Because bylaws sometimes have a position called “President-Elect,” I am occasionally asked about the precise responsibilities of the office. A question back has to be “What responsibilities do the specific bylaws provide for the office?” That’s because there is no standard list of duties for a President-Elect in Robert’s Rules of Order Newly Revised, as there are for other officers. So different presidents-elect in different organizations may have different responsibilities based on the bylaws language creating the position.
For organizations that follow Robert’s, a President-Elect position exists only if expressly provided for in the bylaws. The sole function of the President-Elect provided by Robert’s is that the person automatically becomes President for a full term at the conclusion of the current President’s term. There are pros and cons to such a position (see below). Other than succeeding to the presidency, the office of Vice-President has no duties unless expressly provided in the Bylaws. As a result, if the President is missing from a meeting or vacates the position mid-year, Robert’s provides that the Vice-President (or senior Vice President if several)–and not the President-Elect–presides or completes the President’s term unless the Bylaws give those duties to the President-Elect. Takeaway? It’s best to have clear bylaws language on the President-Elect and Vice President’s duties!
In case it’s of interest, here’s a discussion of the office from one of my latest books, Robert’s Rules of Order Fast Track:
A president-elect is an elected officer who becomes president automatically the following term.
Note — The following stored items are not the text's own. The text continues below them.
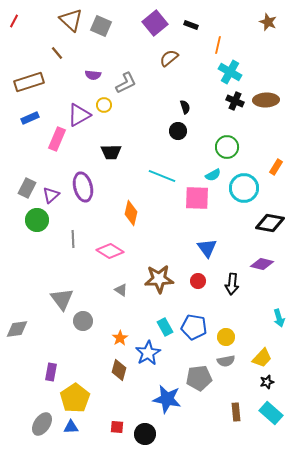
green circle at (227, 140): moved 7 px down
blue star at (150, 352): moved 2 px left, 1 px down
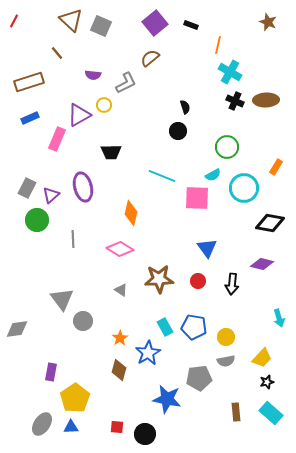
brown semicircle at (169, 58): moved 19 px left
pink diamond at (110, 251): moved 10 px right, 2 px up
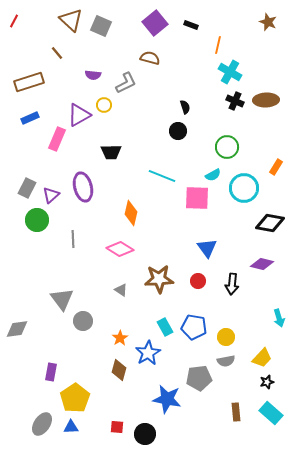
brown semicircle at (150, 58): rotated 54 degrees clockwise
Not all organizations have a president-elect, and there are advantages and disadvantages to the position. A positive is that the president-elect can learn from the current president, be given certain duties, and prepare for their upcoming presidency. A negative is that the organization is selecting a president far in advance and has little control if members change their minds.
To keep a president-elect from becoming president would actually require removing the president-elect from office. Also, for organizations where an existing officer ascends through vice president, president-elect, and president, the office can lengthen an already lengthy commitment.Robert’s Rules of Order Fast Track, p. 100.